Lomax threw a pair of touchdown tosses to wide receiver Roy Green, and a defense led by ends Freddie Joe Nunn and Curtis Greer held to one touchdown a fearsome Dallas offense that featured quarterback Danny White and running backs Herschel Walker and Tony Dorsett. It was the first time Lomax and Green had combined for more than one touchdown pass since 1984, The Sporting News reported. Boxscore
The football Cardinals split their first four games, then lost three in a row. They spent the rest of the season trying to get back to the .500 mark while reports circulated that team owner Bill Bidwill was looking to shift the franchise to Phoenix, Baltimore or Jacksonville.

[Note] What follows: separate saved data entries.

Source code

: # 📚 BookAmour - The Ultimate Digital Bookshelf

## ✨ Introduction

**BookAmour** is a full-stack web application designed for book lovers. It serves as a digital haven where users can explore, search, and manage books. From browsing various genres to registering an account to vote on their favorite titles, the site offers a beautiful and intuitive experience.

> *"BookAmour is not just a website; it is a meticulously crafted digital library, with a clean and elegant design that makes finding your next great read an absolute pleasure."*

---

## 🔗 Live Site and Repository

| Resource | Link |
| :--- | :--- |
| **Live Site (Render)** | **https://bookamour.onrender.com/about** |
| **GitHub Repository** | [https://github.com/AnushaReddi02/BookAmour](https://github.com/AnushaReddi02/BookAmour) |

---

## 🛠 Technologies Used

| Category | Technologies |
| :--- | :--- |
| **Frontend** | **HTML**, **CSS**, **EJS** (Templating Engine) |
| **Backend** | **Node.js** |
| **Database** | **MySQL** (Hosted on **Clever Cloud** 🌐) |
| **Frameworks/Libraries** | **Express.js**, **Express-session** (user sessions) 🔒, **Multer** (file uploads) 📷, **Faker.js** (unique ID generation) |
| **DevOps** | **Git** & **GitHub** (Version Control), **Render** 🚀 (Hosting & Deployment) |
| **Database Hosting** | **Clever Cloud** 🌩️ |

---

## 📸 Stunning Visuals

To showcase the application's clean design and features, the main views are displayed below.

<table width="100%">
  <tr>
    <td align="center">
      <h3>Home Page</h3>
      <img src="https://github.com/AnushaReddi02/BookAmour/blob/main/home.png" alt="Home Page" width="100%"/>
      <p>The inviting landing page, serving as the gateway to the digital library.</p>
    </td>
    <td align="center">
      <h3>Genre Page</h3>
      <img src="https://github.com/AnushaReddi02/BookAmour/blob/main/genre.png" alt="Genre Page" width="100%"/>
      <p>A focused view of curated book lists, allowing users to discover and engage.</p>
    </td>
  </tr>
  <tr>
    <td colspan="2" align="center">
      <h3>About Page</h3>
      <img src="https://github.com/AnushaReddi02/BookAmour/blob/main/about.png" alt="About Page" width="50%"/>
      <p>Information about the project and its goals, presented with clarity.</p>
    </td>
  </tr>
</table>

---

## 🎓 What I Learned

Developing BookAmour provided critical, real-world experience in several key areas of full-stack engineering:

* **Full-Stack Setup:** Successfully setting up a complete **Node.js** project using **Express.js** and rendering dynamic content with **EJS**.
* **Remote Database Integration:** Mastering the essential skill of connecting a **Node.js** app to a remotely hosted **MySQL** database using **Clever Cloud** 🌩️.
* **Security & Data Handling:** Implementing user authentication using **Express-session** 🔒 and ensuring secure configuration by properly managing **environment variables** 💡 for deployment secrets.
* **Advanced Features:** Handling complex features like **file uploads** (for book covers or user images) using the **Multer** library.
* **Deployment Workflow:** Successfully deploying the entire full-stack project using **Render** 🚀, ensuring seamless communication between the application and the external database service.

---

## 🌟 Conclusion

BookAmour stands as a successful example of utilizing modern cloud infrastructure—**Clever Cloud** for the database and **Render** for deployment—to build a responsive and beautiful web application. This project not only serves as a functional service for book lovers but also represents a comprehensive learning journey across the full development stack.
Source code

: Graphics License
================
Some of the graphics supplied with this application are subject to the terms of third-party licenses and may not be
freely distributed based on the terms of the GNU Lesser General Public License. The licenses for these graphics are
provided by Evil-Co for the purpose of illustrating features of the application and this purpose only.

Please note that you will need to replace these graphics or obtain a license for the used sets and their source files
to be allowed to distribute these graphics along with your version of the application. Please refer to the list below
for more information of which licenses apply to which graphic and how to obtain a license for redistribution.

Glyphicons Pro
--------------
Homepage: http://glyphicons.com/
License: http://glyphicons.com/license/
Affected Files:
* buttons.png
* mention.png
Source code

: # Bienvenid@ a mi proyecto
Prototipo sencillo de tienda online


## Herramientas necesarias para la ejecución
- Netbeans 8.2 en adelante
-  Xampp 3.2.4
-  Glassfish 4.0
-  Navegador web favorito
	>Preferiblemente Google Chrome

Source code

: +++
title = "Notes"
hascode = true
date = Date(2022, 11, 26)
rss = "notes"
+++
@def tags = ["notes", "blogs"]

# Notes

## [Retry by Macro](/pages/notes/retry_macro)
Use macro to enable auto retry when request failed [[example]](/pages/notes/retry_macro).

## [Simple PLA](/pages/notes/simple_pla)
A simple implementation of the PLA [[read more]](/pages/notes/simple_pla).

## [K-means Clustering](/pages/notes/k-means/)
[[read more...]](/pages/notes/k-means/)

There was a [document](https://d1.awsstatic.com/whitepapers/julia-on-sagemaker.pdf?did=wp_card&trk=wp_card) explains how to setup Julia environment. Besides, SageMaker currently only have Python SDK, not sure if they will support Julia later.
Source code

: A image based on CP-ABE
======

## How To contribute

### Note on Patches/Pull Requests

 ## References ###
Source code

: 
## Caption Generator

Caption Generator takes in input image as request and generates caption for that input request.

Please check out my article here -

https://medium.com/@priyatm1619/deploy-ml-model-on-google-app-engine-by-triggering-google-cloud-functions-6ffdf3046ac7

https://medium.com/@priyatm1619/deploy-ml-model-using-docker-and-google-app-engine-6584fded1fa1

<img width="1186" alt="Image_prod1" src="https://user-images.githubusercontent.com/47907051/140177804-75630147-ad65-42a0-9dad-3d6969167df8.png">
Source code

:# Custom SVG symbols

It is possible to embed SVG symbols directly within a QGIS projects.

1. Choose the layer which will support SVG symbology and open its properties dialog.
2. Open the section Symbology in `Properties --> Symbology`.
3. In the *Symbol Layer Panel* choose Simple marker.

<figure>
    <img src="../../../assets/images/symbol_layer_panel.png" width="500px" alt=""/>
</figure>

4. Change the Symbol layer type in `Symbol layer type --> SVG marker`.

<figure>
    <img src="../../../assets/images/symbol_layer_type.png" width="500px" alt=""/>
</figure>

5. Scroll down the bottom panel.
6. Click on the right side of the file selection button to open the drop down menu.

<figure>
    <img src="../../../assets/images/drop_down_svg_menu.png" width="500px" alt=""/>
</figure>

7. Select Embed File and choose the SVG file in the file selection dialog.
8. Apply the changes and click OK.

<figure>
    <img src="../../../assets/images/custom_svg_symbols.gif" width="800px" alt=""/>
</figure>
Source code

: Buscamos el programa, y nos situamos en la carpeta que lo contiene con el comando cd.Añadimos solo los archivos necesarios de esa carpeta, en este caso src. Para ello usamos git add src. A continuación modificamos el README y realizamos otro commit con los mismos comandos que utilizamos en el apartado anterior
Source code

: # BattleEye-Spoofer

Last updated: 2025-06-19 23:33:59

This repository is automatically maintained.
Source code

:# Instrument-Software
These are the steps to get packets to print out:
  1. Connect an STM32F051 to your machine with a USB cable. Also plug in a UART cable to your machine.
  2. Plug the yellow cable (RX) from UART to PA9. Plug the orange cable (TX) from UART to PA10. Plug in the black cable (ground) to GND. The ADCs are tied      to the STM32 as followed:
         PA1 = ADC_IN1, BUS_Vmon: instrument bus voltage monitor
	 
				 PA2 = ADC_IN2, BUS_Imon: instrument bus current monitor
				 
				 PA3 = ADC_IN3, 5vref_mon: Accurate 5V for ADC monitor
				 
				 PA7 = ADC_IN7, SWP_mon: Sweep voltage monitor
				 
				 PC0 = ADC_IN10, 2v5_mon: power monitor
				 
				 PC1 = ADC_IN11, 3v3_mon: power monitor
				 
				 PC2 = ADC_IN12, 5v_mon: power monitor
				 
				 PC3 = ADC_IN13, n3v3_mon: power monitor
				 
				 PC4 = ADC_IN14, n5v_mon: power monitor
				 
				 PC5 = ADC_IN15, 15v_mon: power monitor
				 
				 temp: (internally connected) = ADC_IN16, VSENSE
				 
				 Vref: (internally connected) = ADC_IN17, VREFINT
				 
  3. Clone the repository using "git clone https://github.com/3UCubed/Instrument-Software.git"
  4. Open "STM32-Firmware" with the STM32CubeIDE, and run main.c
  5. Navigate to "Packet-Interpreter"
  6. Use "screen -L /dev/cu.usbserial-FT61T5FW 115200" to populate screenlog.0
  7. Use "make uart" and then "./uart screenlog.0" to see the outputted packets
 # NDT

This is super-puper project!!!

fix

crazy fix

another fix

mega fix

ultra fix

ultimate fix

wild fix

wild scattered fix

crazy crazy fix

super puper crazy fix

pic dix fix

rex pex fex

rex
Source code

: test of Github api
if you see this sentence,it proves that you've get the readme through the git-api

On Dec. 13, two months after the baseball Cardinals had defeated the San Francisco Giants in Game 7 of the NL Championship Series, the football Cardinals defeated the New York Giants, 27-24, in their home finale before 29,623 at Busch Stadium II.
Vai Sikahema returned a punt 76 yards for a touchdown, sparking the Cardinals to a 27-10 lead against a Giants team coached by Bill Parcells and defensive coordinator Bill Belichick and featuring quarterback Phil Simms.
Mitchell rushed for 111 yards, the first time since 1985 that a running back (Eric Dickerson) had gained 100 yards against the Giants. “Our offensive line just knocked them around,” Lomax told The Sporting News. Boxscore
Bidwill was unhappy with the 54,000-seat capacity of Busch Stadium II. Still, it was uncertain whether Cardinals fans had witnessed the franchise’s final game at St. Louis. Reported The Sporting News:
Bidwill was still investigating the possibility of moving while local businessmen were preparing a final proposal aimed at convincing him to stay.
For the fifth time since it first appeared the team would leave, Bidwill was surrounded by security people during the game and sat in the box of the visiting owner.
As quarterback Neil Lomax left the field, fans waved to him and Lomax waved back. He said, “If we’re leaving, I was waving goodbye. If we’re staying, I was waving hello.”
Bidwill appeared upbeat. “It was a great crowd,” he said. “The team played well and the crowd really responded. I was delighted.”
Two weeks later, Dec. 27, 1987, the St. Louis football Cardinals played their last game. The Cowboys beat them, 21-16, at Dallas behind two touchdown runs by Herschel Walker. Boxscore
In mid-January, Bidwill annunced he was moving the franchise to Phoenix, ending the football Cardinals’ 28-year stay in St. Louis.